Em meio aos desafios e adversidades das periferias, surge uma questão crucial para a juventude: fuzil ou violino? A música clássica emerge como um poderoso catalisador para direcionar o curso de jovens em situações precárias, oferecendo-lhes uma alternativa à criminalidade e pavimentando o caminho para a construção de cidadãos de bem.
Num ambiente marcado por desigualdades sociais e falta de oportunidades, a música clássica atua como uma ponte para um mundo de possibilidades antes inexploradas. Ao invés de sucumbir à tentação do crime, jovens têm a chance de encontrar na prática de um instrumento musical uma válvula de escape, um meio de expressão e uma oportunidade de autodescoberta.

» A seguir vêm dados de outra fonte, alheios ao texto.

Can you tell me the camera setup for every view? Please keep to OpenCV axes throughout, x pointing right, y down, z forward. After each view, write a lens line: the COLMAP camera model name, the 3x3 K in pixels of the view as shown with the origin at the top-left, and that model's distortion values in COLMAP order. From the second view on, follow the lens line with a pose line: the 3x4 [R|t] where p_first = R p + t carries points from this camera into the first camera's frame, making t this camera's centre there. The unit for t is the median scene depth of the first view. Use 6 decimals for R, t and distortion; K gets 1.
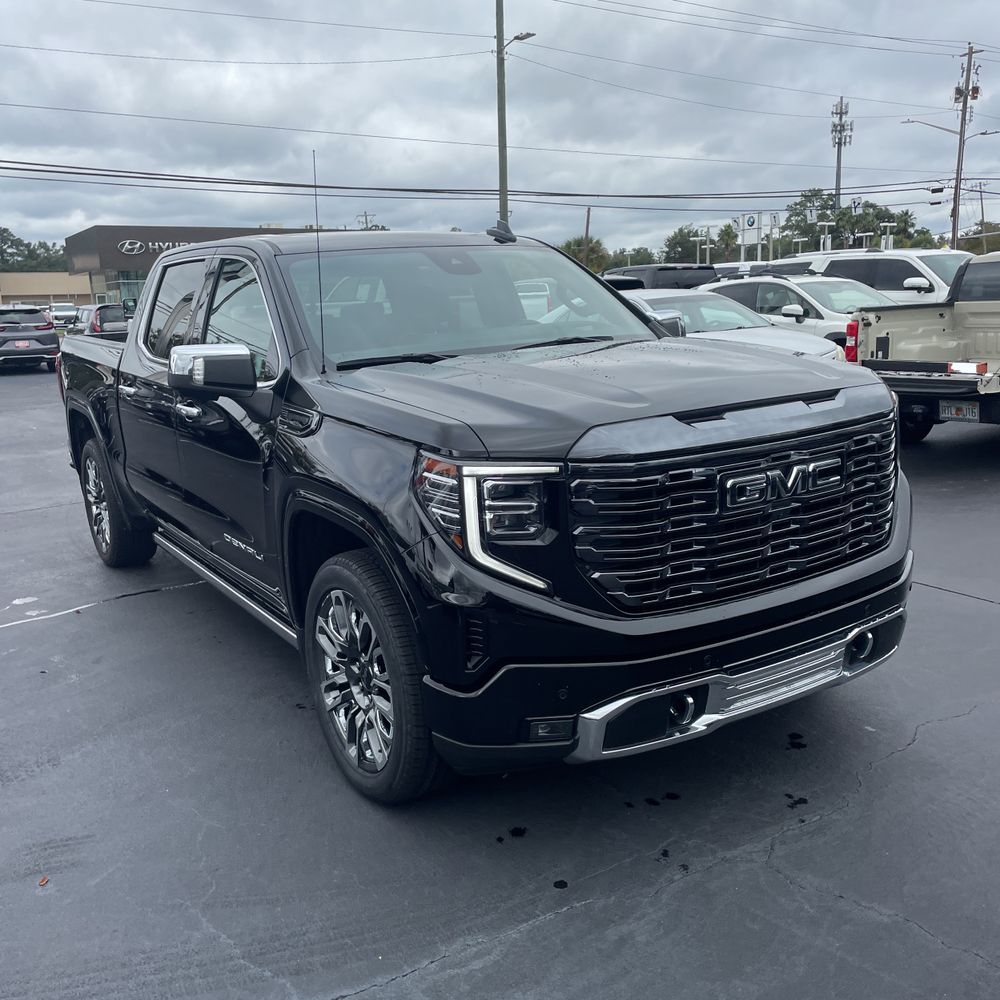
lens RADIAL K [[1022.5, 0, 499.8], [0, 1022.5, 496.3], [0, 0, 1]] dist [0.027364, 0.000000]
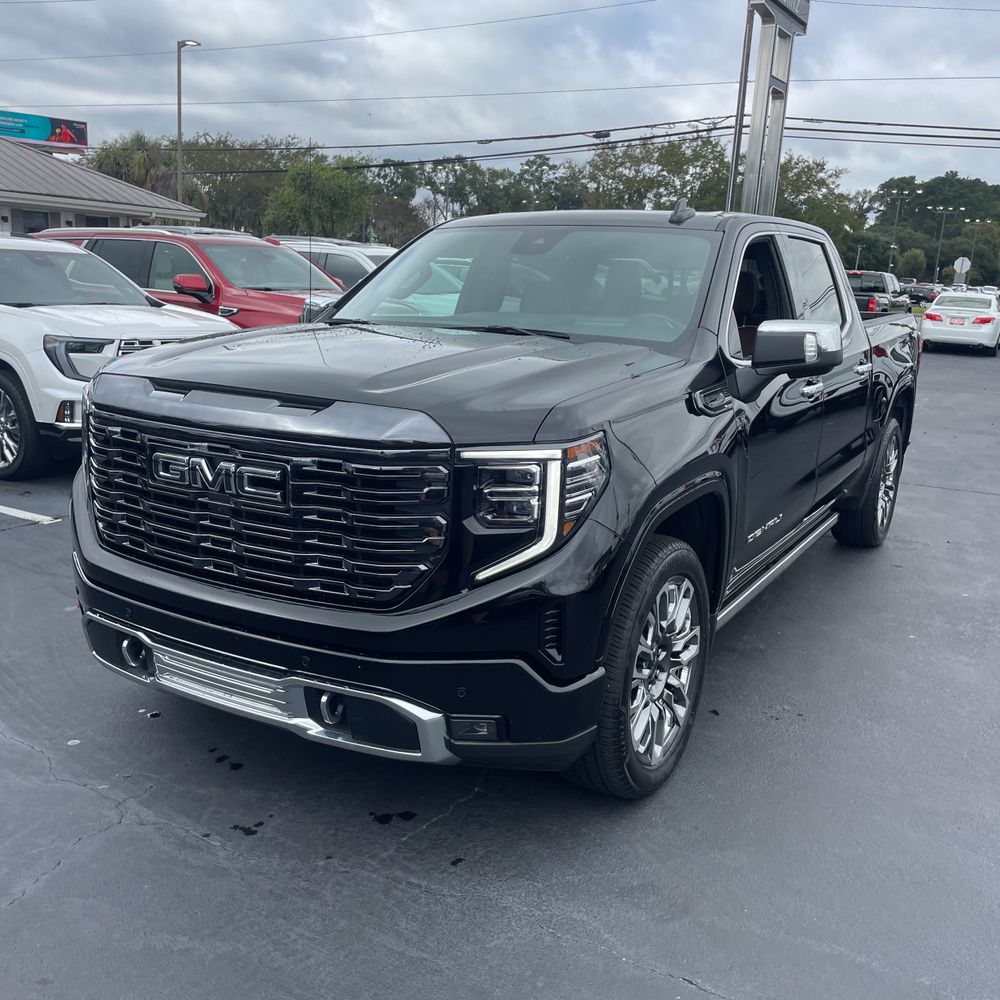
lens RADIAL K [[1022.5, 0, 484.8], [0, 1022.5, 485.2], [0, 0, 1]] dist [0.027364, 0.000000]
pose [[0.437156, 0.239960, -0.866784, 1.163865], [-0.231098, 0.961362, 0.149590, -0.196070], [0.869188, 0.134918, 0.475719, 0.741514]]
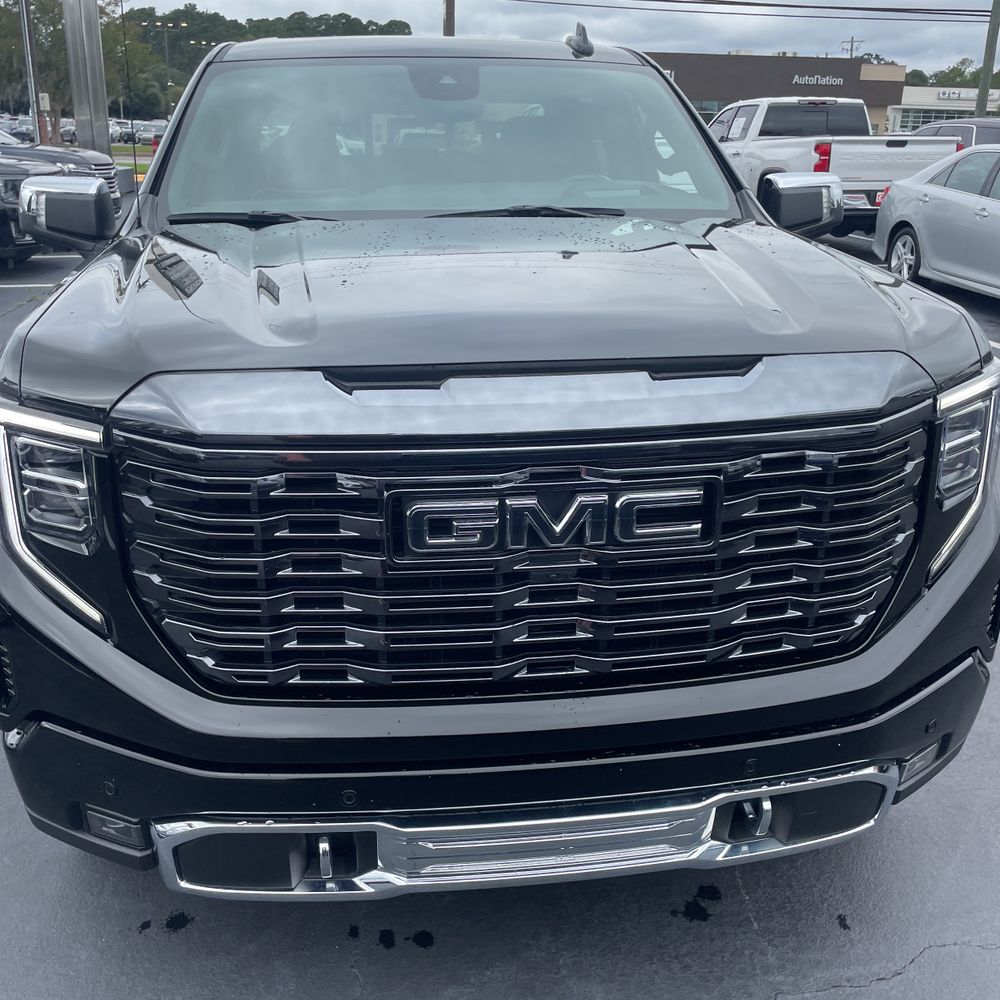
lens RADIAL K [[1022.5, 0, 495.3], [0, 1022.5, 499.8], [0, 0, 1]] dist [0.027364, 0.000000]
pose [[0.899871, 0.191566, -0.391834, 0.439668], [-0.128319, 0.974902, 0.181933, -0.113071], [0.416852, -0.113437, 0.901868, 0.489683]]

O violino, por exemplo, torna-se mais do que um simples instrumento; é uma ferramenta de transformação. Ele oferece disciplina, paciência e perseverança, qualidades fundamentais para enfrentar os desafios cotidianos. O comprometimento com a prática musical cria uma mentalidade focada no aprimoramento contínuo, afastando os jovens de escolhas prejudiciais e encorajando-os a investir em um futuro promissor.
Além disso, a música clássica proporciona uma educação emocional valiosa. Ao mergulhar nas obras de grandes compositores como Bach, Beethoven e Brahms ( esse BBB vale a pena) os jovens desenvolvem sensibilidade, empatia e um entendimento mais profundo das complexidades humanas. Essa riqueza emocional não apenas enriquece suas vidas pessoais, mas também os capacita a lidar com situações adversas de maneira mais construtiva.

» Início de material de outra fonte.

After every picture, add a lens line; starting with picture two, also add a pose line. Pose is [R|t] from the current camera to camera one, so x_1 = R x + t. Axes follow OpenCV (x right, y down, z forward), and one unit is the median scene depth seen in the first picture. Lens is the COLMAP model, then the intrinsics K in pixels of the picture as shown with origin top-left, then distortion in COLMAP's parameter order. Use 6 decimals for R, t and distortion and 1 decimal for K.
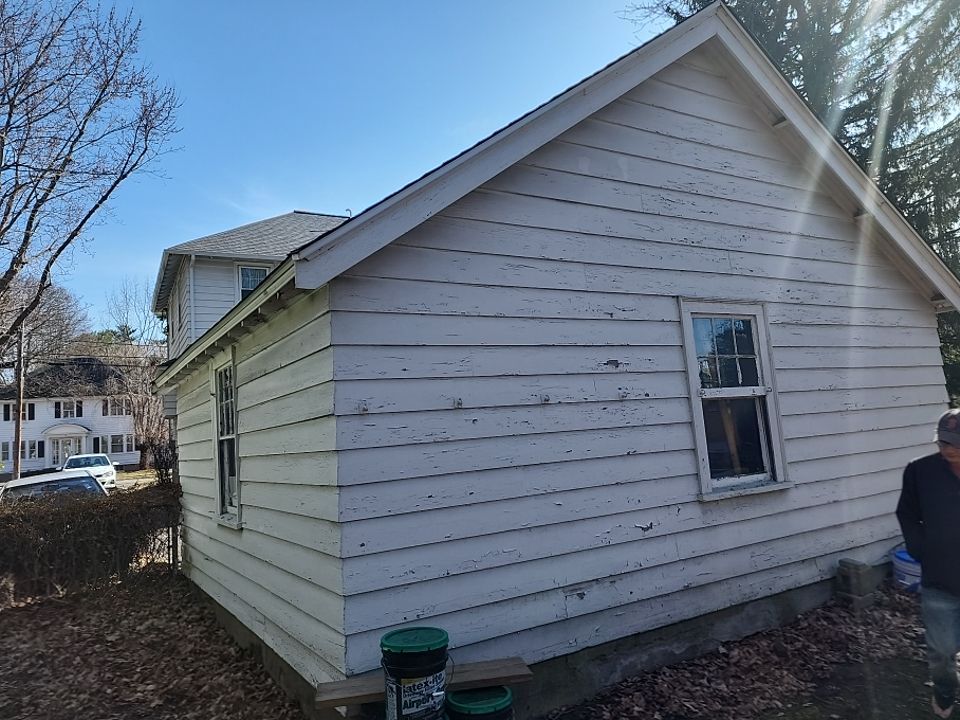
lens RADIAL K [[647.7, 0, 480.0], [0, 647.7, 360.0], [0, 0, 1]] dist [0.088717, -0.080603]
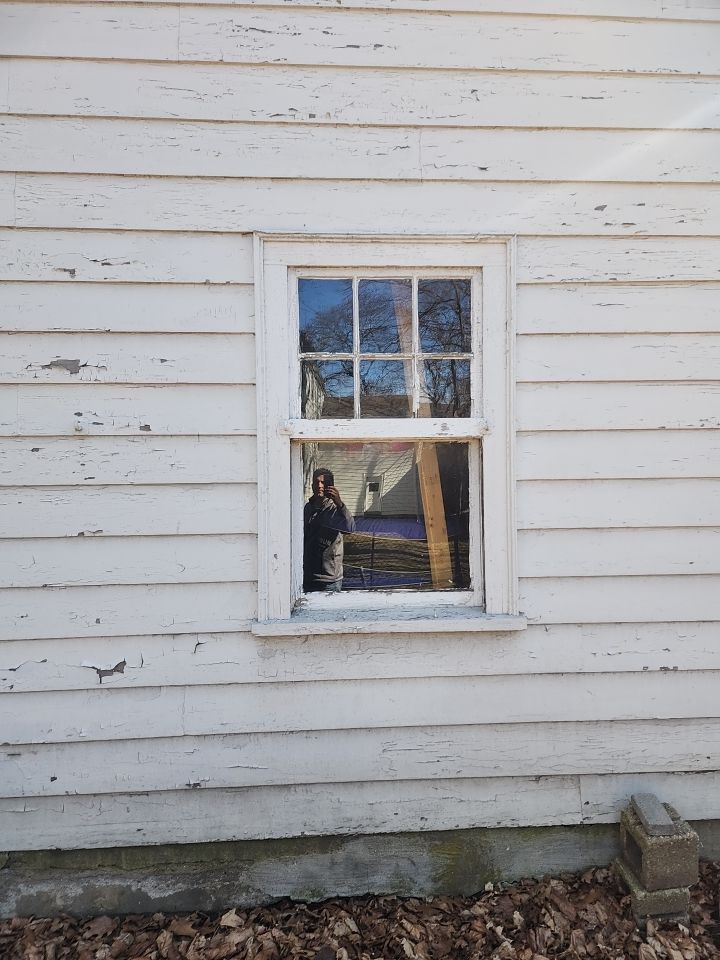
lens RADIAL K [[647.7, 0, 359.7], [0, 647.7, 477.5], [0, 0, 1]] dist [0.088717, -0.080603]
pose [[0.890016, 0.063472, -0.451489, 0.630883], [-0.002663, 0.990969, 0.134065, 0.021651], [0.455921, -0.118118, 0.882148, 0.586629]]
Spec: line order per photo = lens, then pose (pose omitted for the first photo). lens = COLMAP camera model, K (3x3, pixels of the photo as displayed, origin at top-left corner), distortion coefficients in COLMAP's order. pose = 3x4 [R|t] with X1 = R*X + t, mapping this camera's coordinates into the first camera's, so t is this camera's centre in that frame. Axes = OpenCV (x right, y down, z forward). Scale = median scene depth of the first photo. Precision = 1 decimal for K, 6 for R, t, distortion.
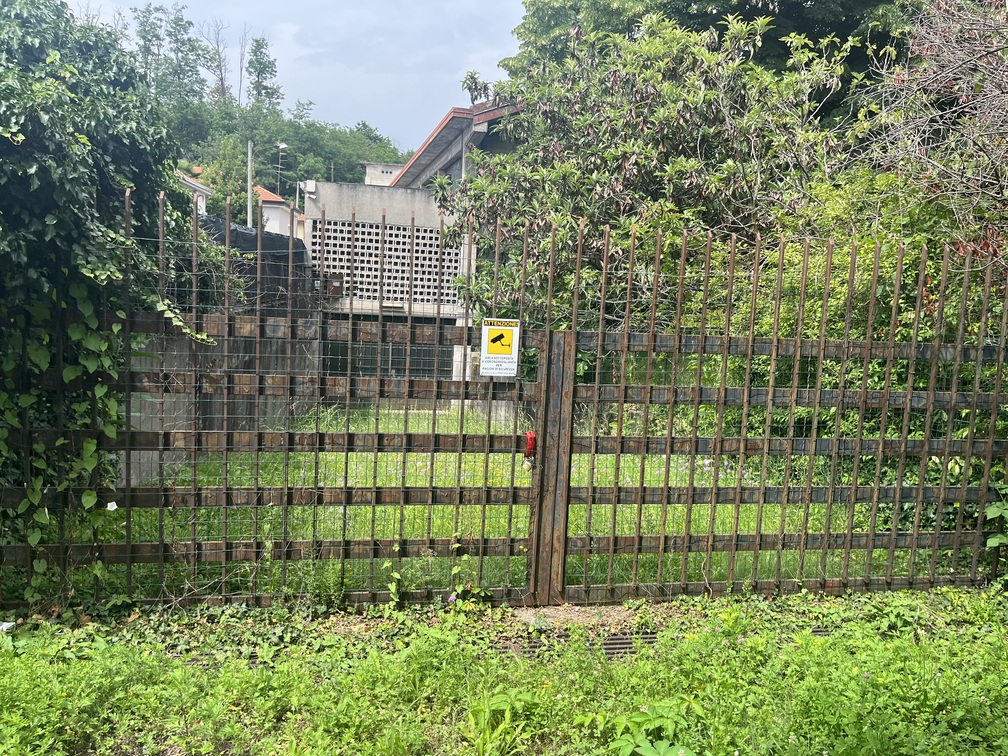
lens RADIAL K [[766.4, 0, 504.8], [0, 766.4, 377.8], [0, 0, 1]] dist [0.051956, -0.068355]
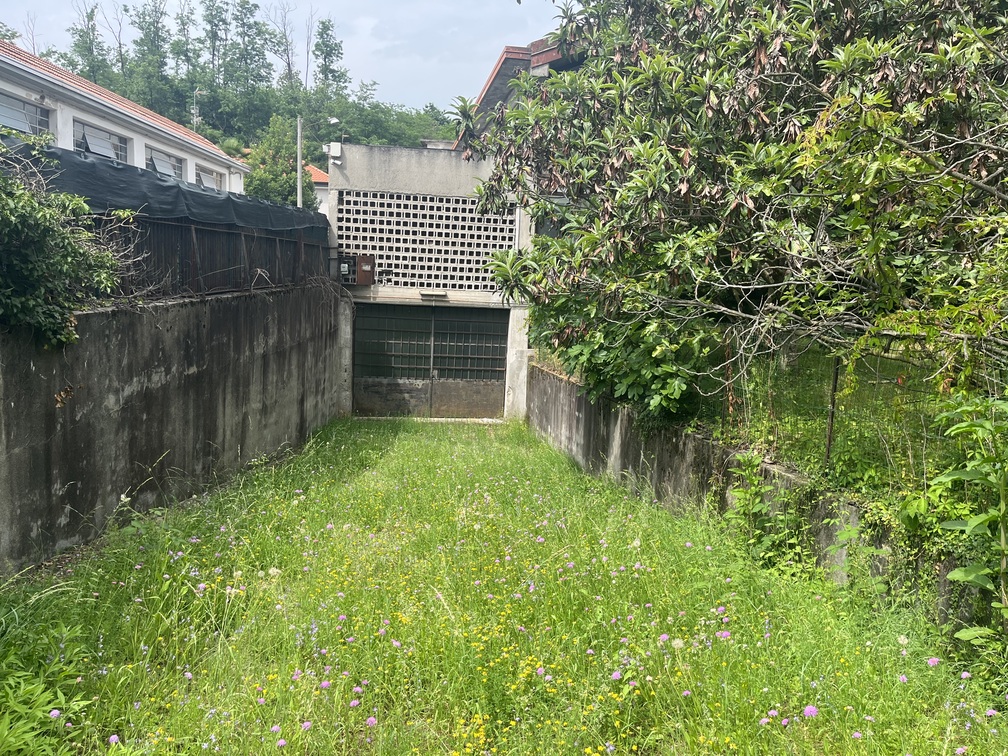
lens RADIAL K [[766.4, 0, 502.1], [0, 766.4, 375.9], [0, 0, 1]] dist [0.051956, -0.068355]
pose [[0.995412, 0.006124, -0.095483, 0.007326], [-0.004713, 0.999876, 0.014997, -0.017541], [0.095563, -0.014478, 0.995318, 0.178970]]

A orquestra, por sua vez, representa um microcosmo da sociedade, onde cada membro desempenha um papel crucial para alcançar harmonia. Esse modelo colaborativo ensina aos jovens não apenas a importância da cooperação, mas também a valorização do esforço individual em prol do bem comum. Essa lição transcende as salas de concerto, influenciando positivamente suas interações na comunidade e moldando cidadãos responsáveis.
A música clássica não é apenas um luxo reservado para determinadas classes sociais; é um veículo para a inclusão e a superação de barreiras. Iniciativas que levam a música clássica às periferias oferecem a oportunidade de ampliar horizontes e desafiar estereótipos. Esses projetos não só proporcionam acesso à educação musical, mas também contribuem para a construção de uma identidade cultural positiva.
É no ritmo dessa sinfonia de transformação social que o Projeto Tocando em Frente vem salvando vidas de centenas de crianças e jovens em Cubatão, o Professor Anderson Oliveira junto com toda equipe de exímios professores vem transformando o bairro Rubens Lara através do poder da música.
E o que dizer dos trabalhos sócio musicais realizados pelas instituições religiosas, são inúmeros casos de crianças que começam tocando seus instrumentos nas congregações e transcendem para os palcos mais importantes do mundo da música clássica, sem contar naqueles super talentos que a vida nos presenteia, eu mesmo convivo com um garoto de 11 anos que aprendeu violino em 3 meses na Congregação Cristã no Brasil , hoje eu tenho o privilégio de orientá-lo para aprimorar ainda mais sua técnica musical e ele já vem chamando atenção de grandes maestros internacionais.
Em última análise, a escolha entre fuzil e violino vai além da música; é uma escolha entre a construção e a destruição, entre a esperança e o desespero. A música clássica, ao se estabelecer como uma alternativa viável, não apenas resgata jovens da trajetória perigosa da criminalidade, mas os orienta na trilha para se tornarem cidadãos ativos, contribuindo para uma sociedade mais justa e equitativa.”